Child trespassers’ cases made harder to win
An 11-year-old boy climbed the outside of a fire escape attached to a building within the grounds of a hospital. He was imitating older children he had seen use diagonal cross braces to scale the fire escape. He fell about 30 feet, sustaining significant brain damage.
The defendant knew of the presence of children playing in the grounds and had taken a tolerant attitude but had not known they were using fire escapes as climbing frames.
At the first trial it was held that the defendant NHS Trust was in breach of a duty owed under the Occupiers’ Liability Act 1984 with a finding of contributory negligence of two-thirds on the grounds that the claimant had appreciated that what he was doing was dangerous and that he should not have been doing it.
Before the Court of Appeal the defendant trust argued that the claimant had sustained his injury not due to any “danger due to the state of the premises” (see section 1(1)(a) of the 1984Act) but due to the activity in which he had chosen to indulge on otherwise safe premises.
The Court of Appeal, allowing the appeal and setting judgment aside, agreed that the threshold requirement of “danger due to the state of the premises” was not present in this case. The distinction between the state of the premises and an activity thereon had been highlighted by Lord Phillips in Donoghue -v- Folkstone Properties Ltd  QB 1008 and by Lord Hoffmann in Tomlinson -v- Congleton Borough Council  1AC 46.
Dealing with the fact that the claimant was in the present case a child, Longmore LJ said that premises that were not dangerous from the point of view of an adult can be dangerous for a child but it must be a question of fact and degree. He did not regard it as seriously arguable that the risk to the child arose out of the state of the premises rather than out of what the child chose to do.

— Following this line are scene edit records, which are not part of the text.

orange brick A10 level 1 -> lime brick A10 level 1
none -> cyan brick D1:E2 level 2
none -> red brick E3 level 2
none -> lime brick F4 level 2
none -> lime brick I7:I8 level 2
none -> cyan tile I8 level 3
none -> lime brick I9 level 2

Lewison J agreed with Longmore LJ and went on to add that the age of the trespasser would not usually affect the question whether the danger is or is not a danger attributable to the state of the premises. Dealing with an argument of allurement, he pointed out that safe premises do not generally become unsafe because they are attractive.
Keown -v- Coventry Healthcare NHS Trust, Court of Appeal, 2 February 2006.